Many people don’t like Mondays. I do, because it’s my day off. But in February I got scared of them. On my return from a long walk in the wilderness on a Monday I found out that the Pope had resigned; two weeks later on a Monday I found out that the Cardinal had resigned. So, instead of fulfilling my duties, I spent hours on my CV to make it appealing and attractive to the College of Cardinals; or, if that bid is unsuccessful, to a new Pope. Anyway, both resignations came out of the blue, and in the whole universe there was only a handful of people not surprised by the news.

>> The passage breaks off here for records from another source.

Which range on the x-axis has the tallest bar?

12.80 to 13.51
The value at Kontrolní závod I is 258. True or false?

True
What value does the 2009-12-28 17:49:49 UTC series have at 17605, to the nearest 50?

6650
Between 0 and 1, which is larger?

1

Both events were unexpected and surprising, but comprehensive. For the nineteen people killed in the balloon disaster, and for their families, that event turned out to be shockingly tragic. For our Scottish compatriot the journey of life claimed her life in an unexpected turn. The victims’ families have to come to terms with their sudden losses. The most frequent question raised in such situations is a simple: ‘why?’

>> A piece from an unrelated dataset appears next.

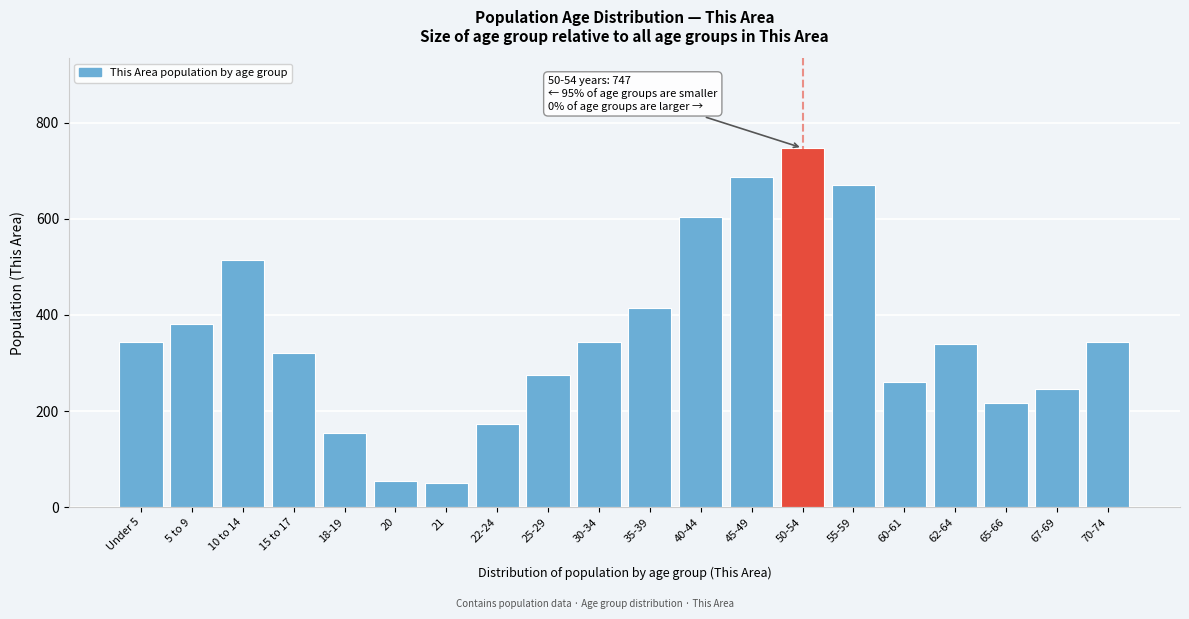

At which label is the value closest to 398?

5 to 9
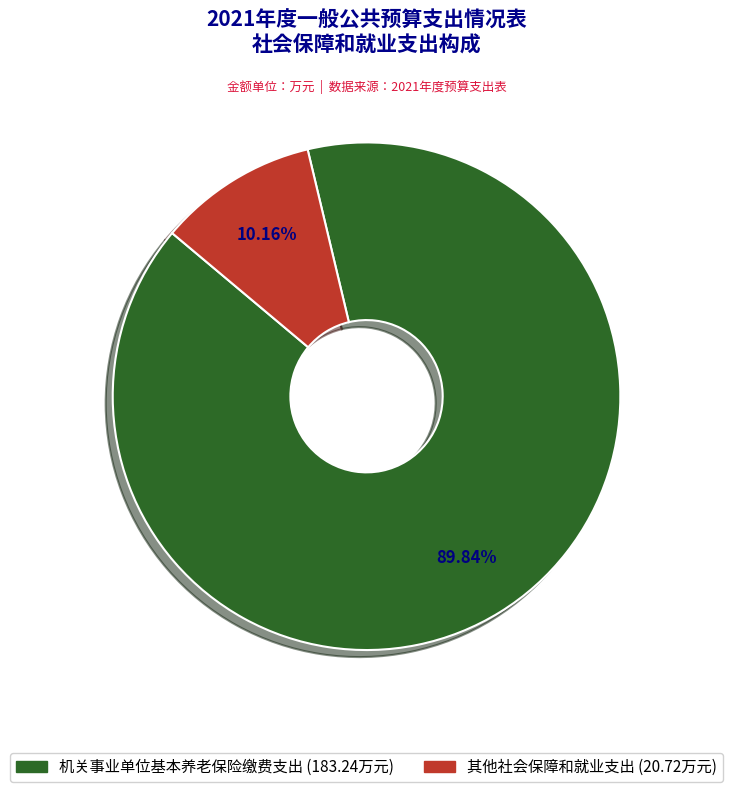

How many segments does this pie chart have?

2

In today’s gospel Jesus has to face the identical question, when ‘some people arrived and told him about the Galileans whose blood Pilate had mingled with that of their sacrifices.’ Those people come to Jesus to find a satisfying answer to help them to comprehend such shockingly incomprehensible cruelty by the Roman soldiers. Nothing has changed for centuries: we need to find how to make sense of seemingly senseless, tragic events. This is the way our minds work: we must comprehend events in order to come to terms with them and their consequences.
One way of dealing with unpleasant or tragic events is to find a connection between a victim and his or her tragic fate. Sometimes it’s simple: someone was irresponsibly speeding and hit a tree. But it’s far more difficult when an innocent individual is hit and killed by a speeding driver. Quite a ‘popular’ explanation is that it is God’s punishment for the victim’s previously committed sins. We remember that massively unfortunate guy in the Bible called Job who lost literally everything. His friends tried to convince him that his disaster had been caused by his sins, which he fiercely denied. In today’s gospel Jesus similarly rejects such an assumption: ‘Do you suppose that they were more guilty than all other people living in Jerusalem? They were not, I tell you.’
Today’s first reading shows us the moment when Moses was called by God and given a mission to Egypt. The only reason for God to act is his compassion: ‘I’m aware of their sufferings. I mean to deliver them out of the hands of the Egyptians and bring them up to a land rich and broad.’ God’s only driving force is compassionate love, not fierce anger. God presents his ideas for a happy, fulfilling and peaceful life – but the choice is ours. God respects our free will to the point where we can totally reject both him and his offer. Rejected, he will not intervene in our lives because of our freedom; if he were to do that, it would disrespect that freedom. But, even when rejected, God silently stays close by, ready to accept your invitation. Your repentance is in fact a recognition that your plan for life has failed, and that you’re ready to give God’s one a go. Your invitation is not driven by fear of punishment, but by the desire to find a better life.